● Exercise brief
Beginning with the line containing "left elbow: (551, 661)" and ending at the last line of the data, set down every line exactly, leaving out all pictures.

● Dataset records
================

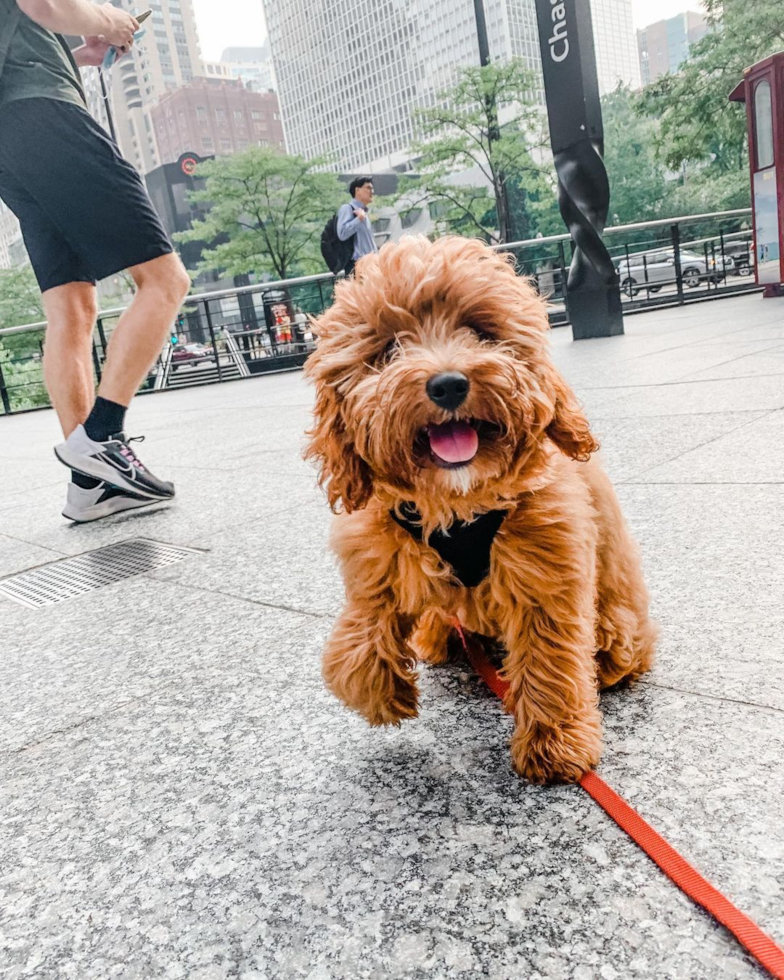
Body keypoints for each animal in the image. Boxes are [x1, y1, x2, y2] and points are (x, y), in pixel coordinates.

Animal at [306, 235, 656, 780]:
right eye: (388, 349)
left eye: (480, 332)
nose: (448, 384)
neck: (458, 505)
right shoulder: (380, 559)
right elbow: (353, 645)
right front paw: (385, 694)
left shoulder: (548, 580)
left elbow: (551, 661)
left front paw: (554, 742)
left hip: (617, 626)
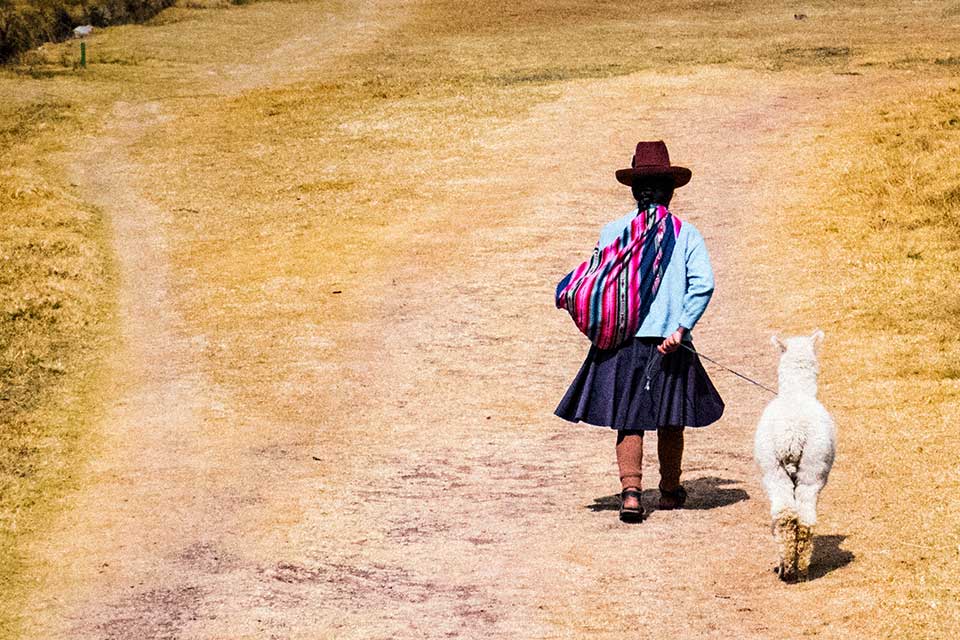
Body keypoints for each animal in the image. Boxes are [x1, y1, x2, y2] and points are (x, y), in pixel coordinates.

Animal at [754, 330, 836, 582]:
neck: (797, 392)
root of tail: (792, 434)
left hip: (781, 468)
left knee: (790, 516)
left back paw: (791, 568)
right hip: (809, 466)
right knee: (800, 516)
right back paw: (796, 568)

================

● Written reply
left elbow: (551, 661)
left front paw: (554, 742)
left hip: (617, 626)
Body keypoints for each animal in the image. Boxes are [x1, y1, x2, y2] and points are (x, y), in pixel coordinates.

Animal at [754, 330, 836, 582]:
neck: (797, 392)
root of tail: (792, 434)
left hip: (781, 468)
left knee: (790, 516)
left back paw: (791, 568)
right hip: (809, 466)
right knee: (800, 516)
right back paw: (796, 568)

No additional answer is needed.